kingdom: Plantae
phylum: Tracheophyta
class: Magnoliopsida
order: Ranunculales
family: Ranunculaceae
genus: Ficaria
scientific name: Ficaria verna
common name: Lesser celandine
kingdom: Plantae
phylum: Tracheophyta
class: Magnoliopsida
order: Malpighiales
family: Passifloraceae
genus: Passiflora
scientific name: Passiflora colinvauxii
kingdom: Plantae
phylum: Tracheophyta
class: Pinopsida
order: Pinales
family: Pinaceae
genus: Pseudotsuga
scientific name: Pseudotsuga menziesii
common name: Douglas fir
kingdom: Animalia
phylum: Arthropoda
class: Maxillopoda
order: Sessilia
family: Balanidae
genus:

____________________

• [Written task]
Can you reproduce, word for word, everything from the line containing "scientific name: Passiflora colinvauxii" down to the end of the data, including both that first line and the last one?

• [Reply]
scientific name: Passiflora colinvauxii
kingdom: Plantae
phylum: Tracheophyta
class: Pinopsida
order: Pinales
family: Pinaceae
genus: Pseudotsuga
scientific name: Pseudotsuga menziesii
common name: Douglas fir
kingdom: Animalia
phylum: Arthropoda
class: Maxillopoda
order: Sessilia
family: Balanidae
genus:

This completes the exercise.